The first problem the founders had to solve was one of perception. In 1906, Upton Sinclair wrote one of the signal books of the burgeoning republic, “The Jungle”. It was a book inducing anger and nausea, exposing in sickening detail the revolting conditions of the meat packing industry. America blanched and heaved… cleaning up the noisome menace…
The Wichita boys did their bit. They named their baby “White” for something clean, pure and untainted… and “Castle” for something strong and resolute.
Then they started their life-long mission of mechanizing their work, just as Henry Ford was doing at River Rouge.
Their restaurants, made to resemble the famed Chicago Water Tower, were eye-catching, distinctive, octagonal buttresses, crenelated towers, and a parapet wall. Here, well before Huey Long, “every man was king.” The look was pristine, sparkling white porcelain enamel on steel exteriors, stainless steel interiors, employees outfitted with spotless uniforms… never sprinkled with the blood of what you were eating.
Now they could turn their full attention to the most important thing of all… the taste.
First, Founder Anderson invented the hamburger bun, as well as the kitchen assembly line that gave rise to the modern fast-food industry. Due to White Castle’s innovation of chain-wide standardized methods, customers could be sure they would receive the same product in every one of their restaurants; here, too, they lead the way, as they embarked on sure and certain growth.
Since nothing of the mechanized fast-foot industry existed, it all had to be imagined, attempted, instituted, tried, and re-tried, the tested way of progress for people unafraid to risk, to attempt, to improve, and improve some more. It was the American way, and it was a certain formula for greatness.
White Castle, and the hamburger at its center, was a significant part of this glorious cycle of never-ending improvement.
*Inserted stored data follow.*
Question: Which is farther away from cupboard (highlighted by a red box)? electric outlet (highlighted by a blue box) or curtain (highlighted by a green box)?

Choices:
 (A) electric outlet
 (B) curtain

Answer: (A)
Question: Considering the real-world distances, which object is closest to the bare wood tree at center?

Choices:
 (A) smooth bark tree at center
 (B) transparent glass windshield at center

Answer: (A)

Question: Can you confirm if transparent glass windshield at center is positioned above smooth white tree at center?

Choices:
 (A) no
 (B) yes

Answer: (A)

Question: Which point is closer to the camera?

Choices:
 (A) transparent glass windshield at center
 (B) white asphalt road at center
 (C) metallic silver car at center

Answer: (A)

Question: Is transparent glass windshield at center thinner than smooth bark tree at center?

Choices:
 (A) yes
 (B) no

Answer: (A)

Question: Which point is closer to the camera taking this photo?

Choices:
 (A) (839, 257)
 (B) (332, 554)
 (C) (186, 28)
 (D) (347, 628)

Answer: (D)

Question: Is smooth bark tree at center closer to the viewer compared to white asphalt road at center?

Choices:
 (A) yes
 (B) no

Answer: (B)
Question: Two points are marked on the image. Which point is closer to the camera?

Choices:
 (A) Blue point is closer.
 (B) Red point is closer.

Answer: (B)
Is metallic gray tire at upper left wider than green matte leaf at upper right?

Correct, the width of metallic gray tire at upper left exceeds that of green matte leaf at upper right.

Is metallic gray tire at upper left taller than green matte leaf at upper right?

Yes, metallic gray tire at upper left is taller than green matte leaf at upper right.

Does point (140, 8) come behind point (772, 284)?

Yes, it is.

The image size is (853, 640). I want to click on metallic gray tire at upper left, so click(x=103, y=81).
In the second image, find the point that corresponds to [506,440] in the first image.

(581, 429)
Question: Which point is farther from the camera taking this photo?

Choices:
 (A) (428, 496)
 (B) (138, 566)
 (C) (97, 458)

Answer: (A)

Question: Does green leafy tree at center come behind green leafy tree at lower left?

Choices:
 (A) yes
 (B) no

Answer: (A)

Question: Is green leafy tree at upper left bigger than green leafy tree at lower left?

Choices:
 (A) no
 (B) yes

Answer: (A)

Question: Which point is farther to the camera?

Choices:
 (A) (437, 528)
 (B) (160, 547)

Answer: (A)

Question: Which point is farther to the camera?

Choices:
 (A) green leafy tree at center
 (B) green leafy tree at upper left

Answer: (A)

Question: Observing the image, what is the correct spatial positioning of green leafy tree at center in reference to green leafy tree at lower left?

Anderson developed an efficient method for cooking hamburgers, using freshly ground beef and fresh onions. The ground beef was formed into balls by machine, eighteen to a pound, or forty per kilogram. The balls were placed on a hot grill and topped with a handful of fresh, thinly shredded onion. Then they were flipped so that the onion was under the ball.
The ball was then squashed down, turning the ball into a very thin patty. The bottom of the bun was then placed atop the cooking patty with the other half of the bun on top of that so that the juices and steam from the beef and onion would permeate the bun. After grilling, a slice of dill pickle was inserted before serving on its distinctive square bun available at White Castle only. This was the famous “slider”.
Now, putting it all together, you didn’t just have a burger and fries… you had an event, a feast for nose, eye, tongue and brain. You stopped at other burger joints because you were hungry and couldn’t wait any longer for relief at someplace better. You went to White Castle for satisfaction, gratification, bliss.
On this basis White Castle grew, keeping its price, a dime apiece, fair, affordable. Then, in 1933, Ingram bought out Anderson, moving to Columbus, Ohio. The new owner refused to franchise or take on debt to expand, and so White Castle fell behind other purveyors of burgers, relatively small at 420 White Castle outlets; the one I visited assiduously when I studied at Harvard, in Central Square, bit the dust, to my acute despair.
Somewhere along the line the unyielding insistence on growth, improvement, and no limits whatsoever, died. When I called White Castle’s corporate offices yesterday to see how I could buy the product by mail, the voice at the other end of the line was of the “couldn’t be bothered” variety, dismissive, unhelpful, eager to get me off the line and go back to her nails and jeremiads. Thus the dedicated, devoted “cravers” of company lore are cast aside and dismissed. And so as White Castle goes, the once great nation goes… and we are saddened and bereft.